THE TASK:
Lay out the stretch of data from the line containing "roe-Meyer Institute of" through the line containing "Digital Garden" as a Markdown table with the columns Row and Line, numbering each row and omitting blank lines. Leave the pictures out of the table.
-------- RECORDS FOR THE TASK --------
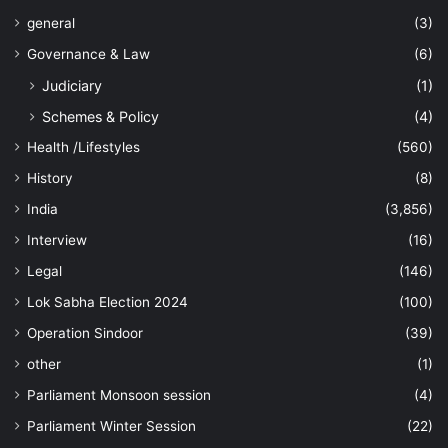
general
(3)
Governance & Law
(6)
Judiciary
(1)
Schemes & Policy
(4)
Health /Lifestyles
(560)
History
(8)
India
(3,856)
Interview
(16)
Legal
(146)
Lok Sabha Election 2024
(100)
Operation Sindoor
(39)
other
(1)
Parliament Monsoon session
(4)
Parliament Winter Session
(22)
--------
-------- RECORDS FOR THE TASK --------
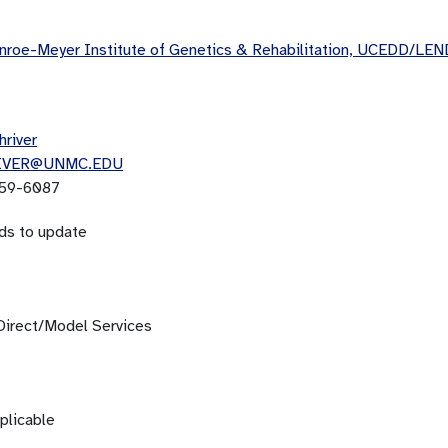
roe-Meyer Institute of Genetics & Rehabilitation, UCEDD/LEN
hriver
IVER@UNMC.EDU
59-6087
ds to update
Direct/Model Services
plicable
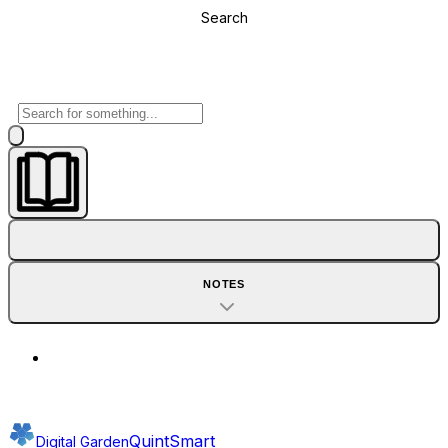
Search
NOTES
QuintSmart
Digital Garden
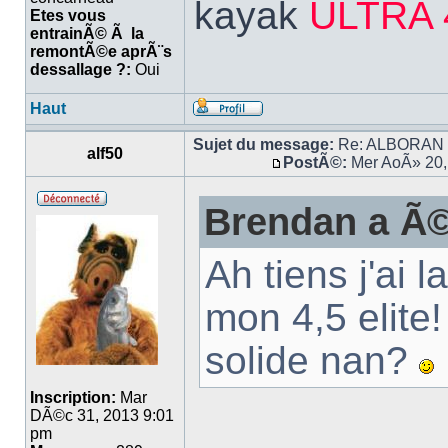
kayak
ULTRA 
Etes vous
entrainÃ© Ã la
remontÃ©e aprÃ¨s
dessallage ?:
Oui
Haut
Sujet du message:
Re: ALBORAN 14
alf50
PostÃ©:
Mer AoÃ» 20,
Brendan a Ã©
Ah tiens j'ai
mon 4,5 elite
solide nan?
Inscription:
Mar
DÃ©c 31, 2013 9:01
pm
--------
-------- RECORDS FOR THE TASK --------
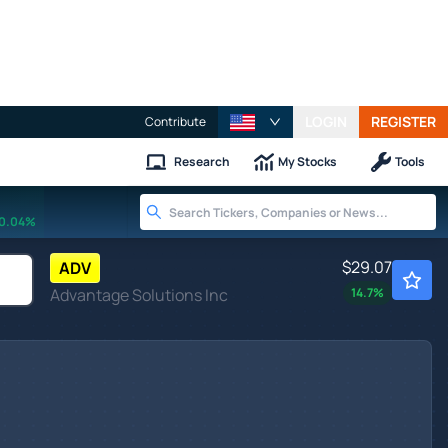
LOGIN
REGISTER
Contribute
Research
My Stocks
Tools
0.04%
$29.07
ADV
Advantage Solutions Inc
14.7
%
--------
TASK OUTPUT:
| Row | Line |
|---|---|
| 1 | roe-Meyer Institute of Genetics & Rehabilitation, UCEDD/LEN |
| 2 | hriver |
| 3 | IVER@UNMC.EDU |
| 4 | 59-6087 |
| 5 | ds to update |
| 6 | Direct/Model Services |
| 7 | plicable |
| 8 | Search |
| 9 | NOTES |
| 10 | QuintSmart |
| 11 | Digital Garden |